A Padoue, il y avait un cinéma, devant lequel passe le tram bleu, où un chat roux et blanc accueillait les visiteurs.
Le cinéma est toujours là, mais Fulvio, le matou, s’en est allé.
Depuis 18 ans, un rituel s’était installé : avant d’entrer en salle, les spectateurs cherchaient le chat, pour le saluer, lui faire une caresse, ou lui offrir des croquettes.
Parfois, le film commençait un peu en retard : Fulvio s’était endormi sur un projecteur, il fallait gentiment le déplacer.
Hors des horaires d’ouverture, en se promenant dans le quartier, on pouvait croiser Fulvio, collier bleu au cou, dans les rues autour du Lux. Pour lui apprendre la liberté, Mario, gérant du cinéma, a suivi le chat toutes les nuits pendant un mois. A chaque voiture ou tram en approche, il le hélait, jusqu’à ce que l’animal ait appris à slalomer en sécurité.
Quand on le croisait dans la rue, si on l’appelait, il se retournait. On avait l’impression de le connaître.

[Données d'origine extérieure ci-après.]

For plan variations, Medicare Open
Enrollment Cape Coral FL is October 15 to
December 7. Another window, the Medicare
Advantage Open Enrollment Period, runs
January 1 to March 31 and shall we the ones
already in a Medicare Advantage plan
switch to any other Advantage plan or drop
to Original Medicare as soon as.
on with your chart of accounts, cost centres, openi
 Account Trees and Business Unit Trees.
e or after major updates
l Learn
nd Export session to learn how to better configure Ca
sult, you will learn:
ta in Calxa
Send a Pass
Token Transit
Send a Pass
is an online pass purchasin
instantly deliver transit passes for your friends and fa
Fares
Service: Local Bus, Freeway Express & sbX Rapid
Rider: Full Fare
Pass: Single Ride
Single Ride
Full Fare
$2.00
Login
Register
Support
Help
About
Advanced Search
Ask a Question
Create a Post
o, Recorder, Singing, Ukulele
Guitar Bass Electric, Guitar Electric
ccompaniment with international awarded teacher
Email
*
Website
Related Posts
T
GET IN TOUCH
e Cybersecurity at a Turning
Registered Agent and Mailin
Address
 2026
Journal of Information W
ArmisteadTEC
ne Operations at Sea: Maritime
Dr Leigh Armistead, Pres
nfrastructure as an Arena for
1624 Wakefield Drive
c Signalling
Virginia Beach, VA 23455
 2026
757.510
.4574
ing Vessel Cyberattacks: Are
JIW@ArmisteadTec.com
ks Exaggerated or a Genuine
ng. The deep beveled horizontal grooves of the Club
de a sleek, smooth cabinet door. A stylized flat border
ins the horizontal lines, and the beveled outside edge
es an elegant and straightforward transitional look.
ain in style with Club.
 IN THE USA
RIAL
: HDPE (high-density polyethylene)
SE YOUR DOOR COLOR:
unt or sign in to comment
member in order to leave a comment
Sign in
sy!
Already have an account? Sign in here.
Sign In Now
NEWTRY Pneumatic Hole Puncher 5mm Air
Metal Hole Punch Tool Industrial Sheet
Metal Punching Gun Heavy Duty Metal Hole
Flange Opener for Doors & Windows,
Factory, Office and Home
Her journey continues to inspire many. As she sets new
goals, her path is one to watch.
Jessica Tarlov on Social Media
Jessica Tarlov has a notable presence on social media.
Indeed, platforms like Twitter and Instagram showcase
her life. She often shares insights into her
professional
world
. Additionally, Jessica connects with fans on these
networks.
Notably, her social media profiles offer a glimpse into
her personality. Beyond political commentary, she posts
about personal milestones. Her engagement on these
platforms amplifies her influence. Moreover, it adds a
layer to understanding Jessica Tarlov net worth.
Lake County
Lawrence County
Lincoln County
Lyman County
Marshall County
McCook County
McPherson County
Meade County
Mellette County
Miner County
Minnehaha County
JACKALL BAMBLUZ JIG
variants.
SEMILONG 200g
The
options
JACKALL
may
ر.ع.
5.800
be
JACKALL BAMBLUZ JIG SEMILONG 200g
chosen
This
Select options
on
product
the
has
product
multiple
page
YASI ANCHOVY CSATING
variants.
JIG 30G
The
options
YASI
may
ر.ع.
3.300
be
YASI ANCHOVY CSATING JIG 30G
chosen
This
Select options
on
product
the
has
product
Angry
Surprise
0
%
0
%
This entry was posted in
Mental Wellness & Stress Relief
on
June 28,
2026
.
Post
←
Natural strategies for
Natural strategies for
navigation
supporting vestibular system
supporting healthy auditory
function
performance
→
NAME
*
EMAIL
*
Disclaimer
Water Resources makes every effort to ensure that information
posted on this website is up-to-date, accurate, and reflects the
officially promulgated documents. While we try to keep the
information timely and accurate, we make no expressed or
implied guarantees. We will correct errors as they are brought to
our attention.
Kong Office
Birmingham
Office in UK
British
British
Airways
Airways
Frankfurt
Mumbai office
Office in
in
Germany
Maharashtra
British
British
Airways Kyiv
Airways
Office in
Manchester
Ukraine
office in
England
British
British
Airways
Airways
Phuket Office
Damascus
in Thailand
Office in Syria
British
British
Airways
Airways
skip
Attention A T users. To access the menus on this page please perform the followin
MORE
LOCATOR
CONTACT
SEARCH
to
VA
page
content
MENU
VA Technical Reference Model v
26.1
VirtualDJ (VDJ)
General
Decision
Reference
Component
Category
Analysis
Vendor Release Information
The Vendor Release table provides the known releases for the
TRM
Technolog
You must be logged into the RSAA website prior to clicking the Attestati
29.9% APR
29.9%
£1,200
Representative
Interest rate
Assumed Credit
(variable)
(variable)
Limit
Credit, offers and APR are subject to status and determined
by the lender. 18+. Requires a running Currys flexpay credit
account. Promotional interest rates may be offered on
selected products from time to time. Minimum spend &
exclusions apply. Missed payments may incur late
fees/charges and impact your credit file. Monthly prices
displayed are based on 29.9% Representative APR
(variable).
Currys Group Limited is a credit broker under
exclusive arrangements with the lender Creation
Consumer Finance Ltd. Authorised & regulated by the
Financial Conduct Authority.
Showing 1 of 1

Qu’il nous connaissait.
Fulvio, c’était un peu un acteur, toujours présent quand les spectateurs entraient en salle. Sur le comptoir ou sur l’un des canapé, il saluait son monde. Avant de s’en aller de son pas nonchalant explorer le quartier.
Une chtar du cinéma
Sur le site du cinéma, une page entière est dédiée à Fulvio. Dans les bras de réalisateurs ou acteurs venus au cinéma Lux, le matou côtoie tout l’univers du septième art italien et international. Andrej A. Tarkovskji, Andrea Segre, Luca Tornatore, Madeleine Olnek ou Ursula Meier ont posé avec Fulvio.
Surnommé le cine-gattone, clin d’œil au cine-panettone (films de noël en italien), Fulvio était l’âme du cinéma Lux. Sur la page facebook, le Lux publie un post « sans Fulvio, c’est toute une façon d’être qui est à réinventer. (…) Sans Fulvio, le cinéma Lux redevient une salle comme les autres ? Non, il aura laissé son empreinte, pour nous rappeler que le Lux est un lieu spécial ou le cinéma n’est pas que commercial, mais un vecteur de culture et de socialité. »
En fait, Fulvio rendait le cinéma Lux spécial, et le cinéma Lux faisait de Fulvio un chat exceptionnel. Une relation de réciprocité qui enrichissait autant l’un que l’autre.
Moi, je continuerais de prendre le tram pour aller au Lux. Et d’en rentrer à pied, à travers le Prato della Valle baigné de nuit, en songeant à Fulvio et à tous les films que j’ai eu le plaisir de voir dans son cinéma.